Suponer que alguien pueda transitar satisfactoriamente por la Vida sin habilidades de Ventas es un error de enorme consideración y suponer que las Ventas constituyen un ejercicio reservado a ciertos oficios pasa de ser un error a constituirse en una trampa. Ninguna persona puede alcanzar un básico equilibrio de vida si no sabe vender, porque finalmente no podrá perfeccionar sus intereses, cualquiera que estos fueren. Al menos no podrá hacerlo en la lógica social que gobierna la civilización humana.

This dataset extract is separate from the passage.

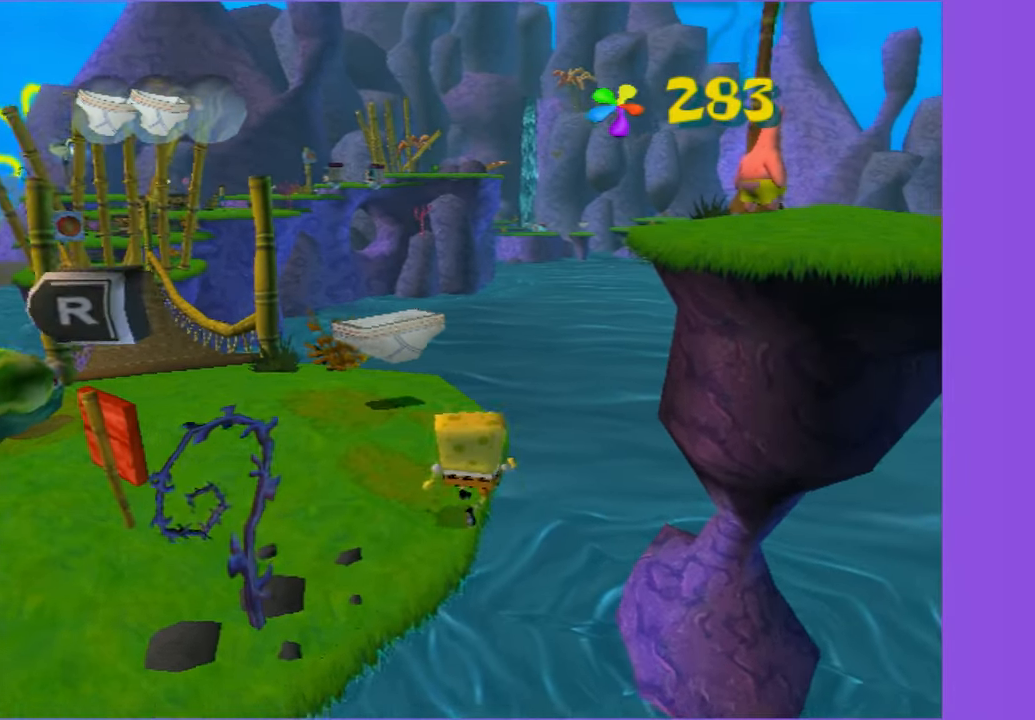
{"buttons": [], "left_stick": "up-right", "right_stick": "center", "button_events": [[300, "A", "down"], [450, "A", "up"]]}
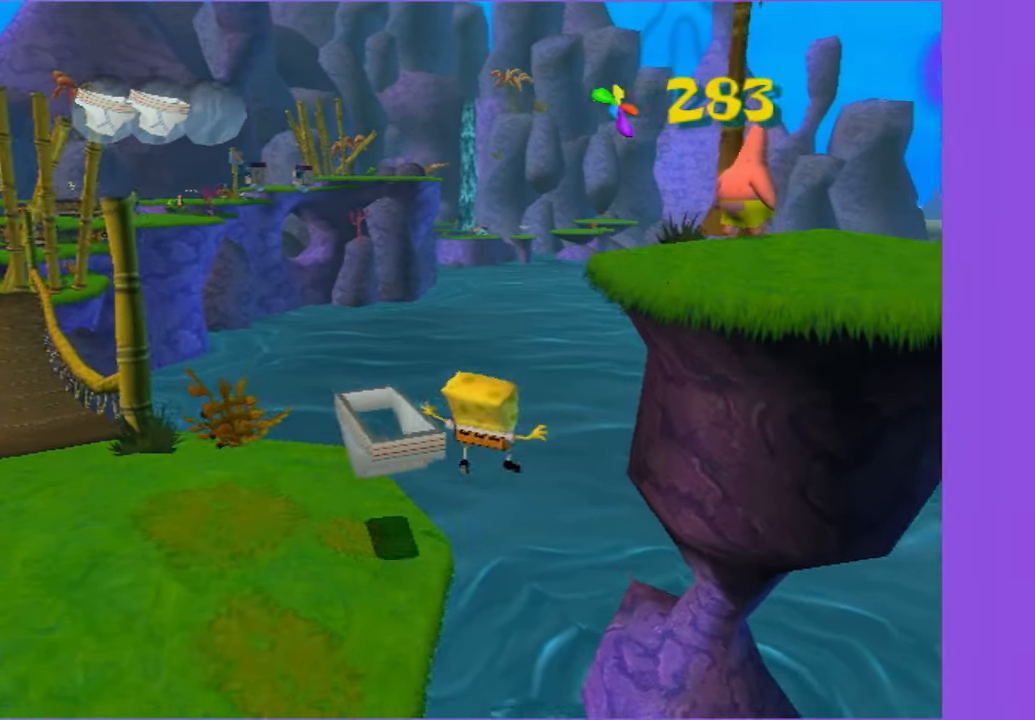
{"buttons": [], "left_stick": "up-right", "right_stick": "right", "button_events": [[84, "A", "down"], [217, "A", "up"]]}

La actividad de Ventas permite el desarrollo de las personas también en su dimensión estrictamente humana, porque en los hechos cada instante la gente vende un “estado” físico, emocional o incluso espiritual. O bien lo vende a los demás o, lo que es más importante, lo vende a sí mismo. La “aceptación” es elemento central en la lógica de las Ventas y conseguirla exige el crecimiento holístico de los individuos. Este crecimiento se genera a partir de la optimización del “producto” que quiere venderse. Nunca faltan (más todo lo contrario), aquellos que argumentan sobre la futilidad de conseguir la aceptación de los demás y la necesidad de ser “genuinos y originales”, pero estos argumentos desconocen dos hechos trascendentales de la naturaleza humana: en primer lugar su ineludible carácter social y la necesidad que en este sentido emerge de relacionarse “exitosamente” con los demás y, en segundo lugar, el imperativo de aceptarse uno mismo, de ser un “producto” que finalmente no genere el rechazo propio. Estos hechos conducen necesariamente al desarrollo, nunca a la involución
La VIDA, cada día, cada instante ofrece algo, vende algo, y el costo de adquirirlo es insignificante, radica en algo muy sencillo: Aceptarlo. La Vida es un vendedor que toca todos los días la puerta de la casa ofreciendo todo lo que está a disposición en el universo, y día por día se le cierra la puerta en las narices, aun cuando coloca el pie para tratar de evitarlo. Y sí, la Vida es un vendedor de cosas buenas, es en realidad el único vendedor que se extrañará cuando deje de tocar la puerta.